● SELECTED PASSAGE
GRC
HR
SCM
CRM
BI


Article

 

SAP's Strategy for End-to-End ILM Success: The Information Lifecycle Management Solution from SAP Bridges the Gap Between Applications and Storage Technology for Legal Compliance

by Dr. Axel Herbst | SAPinsider

January 1, 2008

Ensuring that your company’s data — and management of that data — meets regulatory and business requirements can cost you millions, if handled incorrectly. Pick up seven key takeaways to prepare for successful information lifecycle management (ILM).
 

Ensuring that your company's data management meets internal and external regulatory, governance, and business requirements has become an issue that, if mishandled, can cost millions of dollars.1 As companies confront this challenge, they may also find that their current policies and traditional approach to data management prove insufficient to handle the complex demands of new compliance requirements.

Information lifecycle management (ILM) is a response to just this — and is an evolution of traditional data management. If you remember from a previous Performance & Data Management Corner column2, ILM is about more than just managing data; it's about handling information, which includes the related business context and restraints that are so crucial to successful governance.

This means that managing information must start well before your data goes into archive storage. SAP strongly advocates that ILM can only be effective with a holistic approach that covers data from the moment it is created in SAP to the moment it is destroyed — often in a third-party storage system.

Successful ILM should span applications, storage systems, and even interfaces and protocols; installing the right tools and setting policies for data retention and destruction is just a start. You must ensure your business systems can communicate the right information — not just the data — to your storage systems. With SAP's approach to ILM, this is easy.

The earlier Performance & Data Management Corner article detailed the basic ideas behind effective ILM and SAP's approach, and it introduced a new tool from SAP due out in 2008: the Information Retention Manager. This tool will become the central policy engine for creating and managing retention rules for all types of information. But once you've set your retention requirements within SAP, how will this information be applied to the appropriate data in your storage system so that information is correctly archived, retained, and destroyed there?

This article addresses this question and introduces a key equation for SAP customers looking ahead to successful ILM:

Information Lifecycle Management from SAP = SAP applications + ILM-aware storage

ILM raises the concept of data management to the level of information: data (the actual data sets and records) plus semantics (the meaning of the data as well as its business and application context, including metadata, references, and usage constraints). And ILM considers the entire life span of information, from creation to destruction.

● INFORMATION SHOWN
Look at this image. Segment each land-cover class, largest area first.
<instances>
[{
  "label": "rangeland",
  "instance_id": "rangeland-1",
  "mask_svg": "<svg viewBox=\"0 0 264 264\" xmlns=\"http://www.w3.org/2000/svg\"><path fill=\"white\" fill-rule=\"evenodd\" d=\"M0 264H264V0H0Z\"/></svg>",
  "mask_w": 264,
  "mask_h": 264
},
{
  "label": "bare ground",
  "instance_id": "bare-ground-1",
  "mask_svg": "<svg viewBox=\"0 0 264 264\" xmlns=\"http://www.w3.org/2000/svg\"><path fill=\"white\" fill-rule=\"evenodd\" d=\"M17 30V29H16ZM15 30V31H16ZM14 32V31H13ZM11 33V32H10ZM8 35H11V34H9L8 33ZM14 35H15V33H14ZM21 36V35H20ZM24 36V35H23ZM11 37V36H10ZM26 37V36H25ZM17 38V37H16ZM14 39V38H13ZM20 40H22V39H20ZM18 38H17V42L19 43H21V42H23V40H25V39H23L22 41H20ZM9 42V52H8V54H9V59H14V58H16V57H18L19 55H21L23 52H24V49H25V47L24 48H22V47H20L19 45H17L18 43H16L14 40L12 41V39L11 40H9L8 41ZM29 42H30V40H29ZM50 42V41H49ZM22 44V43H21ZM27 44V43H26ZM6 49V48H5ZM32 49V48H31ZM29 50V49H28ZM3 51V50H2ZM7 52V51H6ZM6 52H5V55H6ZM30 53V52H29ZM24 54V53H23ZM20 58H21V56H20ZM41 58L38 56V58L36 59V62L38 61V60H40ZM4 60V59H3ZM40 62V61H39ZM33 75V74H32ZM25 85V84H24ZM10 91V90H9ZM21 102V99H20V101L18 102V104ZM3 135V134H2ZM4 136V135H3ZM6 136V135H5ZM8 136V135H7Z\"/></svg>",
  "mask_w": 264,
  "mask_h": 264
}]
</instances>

● YOUR OBJECTIVE
In the article on information lifecycle management, rewrite the paragraph beginning "ILM raises the concept" as a short bulleted list that keeps its main facts.

● WORKED ANSWER
- ILM raises data management to the level of information.
- Information is data (the actual data sets and records) plus semantics.
- Semantics is the meaning of the data and its business and application context, including metadata, references, and usage constraints.
- ILM covers the entire life span of information, from creation to destruction.